Written task: Quote, word for word, the line containing "Aiuto or Assistenza" and all lines that follow it to the end of the records, with no pictures.

Record set:
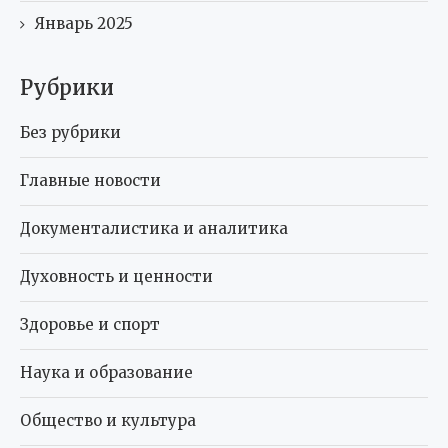
Январь 2025
Рубрики
Без рубрики
Главные новости
Документалистика и аналитика
Духовность и ценности
Здоровье и спорт
Наука и образование
Общество и культура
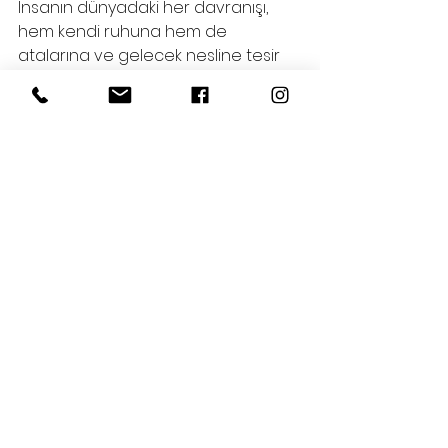
İnsanın dünyadaki her davranışı, 
hem kendi ruhuna hem de 
atalarına ve gelecek nesline tesir 
etmeye devam eder.
Hepsini Gör
Son Yazılar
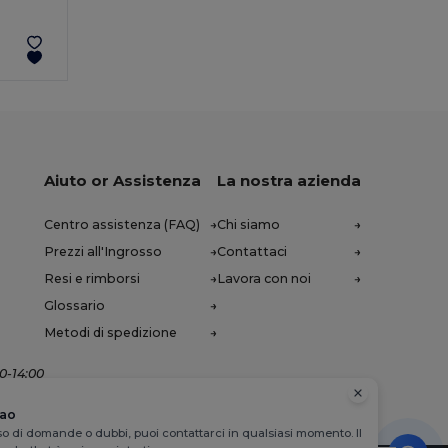
Aiuto or Assistenza
La nostra azienda
Centro assistenza (FAQ)
Chi siamo
Prezzi all'Ingrosso
Contattaci
Resi e rimborsi
Lavora con noi
Glossario
Metodi di spedizione
00-14:00
iao
so di domande o dubbi, puoi contattarci in qualsiasi momento. Il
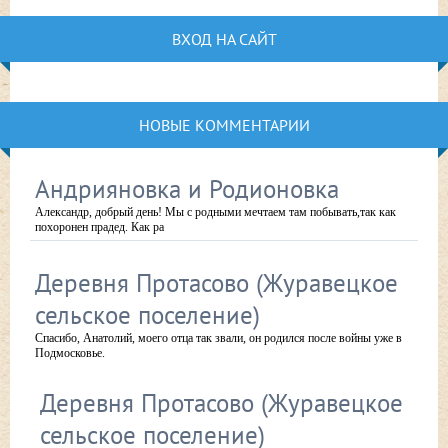
ВХОД НА САЙТ
НОВЫЕ КОММЕНТАРИИ
Андрияновка и Родионовка
Александр, добрый день! Мы с родными мечтаем там побывать,так как
похоронен прадед. Как ра
Деревня Протасово (Журавецкое
сельское поселение)
Спасибо, Анатолий, моего отца так звали, он родился после войны уже в
Подмосковье.
Деревня Протасово (Журавецкое
сельское поселение)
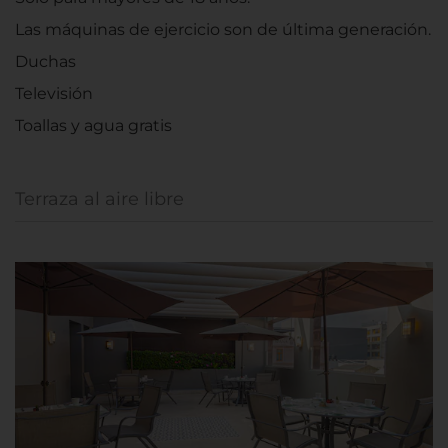
Las máquinas de ejercicio son de última generación.
Duchas
Televisión
Toallas y agua gratis
Terraza al aire libre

Response:
Aiuto or Assistenza
La nostra azienda
Centro assistenza (FAQ)
Chi siamo
Prezzi all'Ingrosso
Contattaci
Resi e rimborsi
Lavora con noi
Glossario
Metodi di spedizione
00-14:00
iao
so di domande o dubbi, puoi contattarci in qualsiasi momento. Il
ВХОД НА САЙТ
НОВЫЕ КОММЕНТАРИИ
Андрияновка и Родионовка
Александр, добрый день! Мы с родными мечтаем там побывать,так как
похоронен прадед. Как ра
Деревня Протасово (Журавецкое
сельское поселение)
Спасибо, Анатолий, моего отца так звали, он родился после войны уже в
Подмосковье.
Деревня Протасово (Журавецкое
сельское поселение)
Las máquinas de ejercicio son de última generación.
Duchas
Televisión
Toallas y agua gratis
Terraza al aire libre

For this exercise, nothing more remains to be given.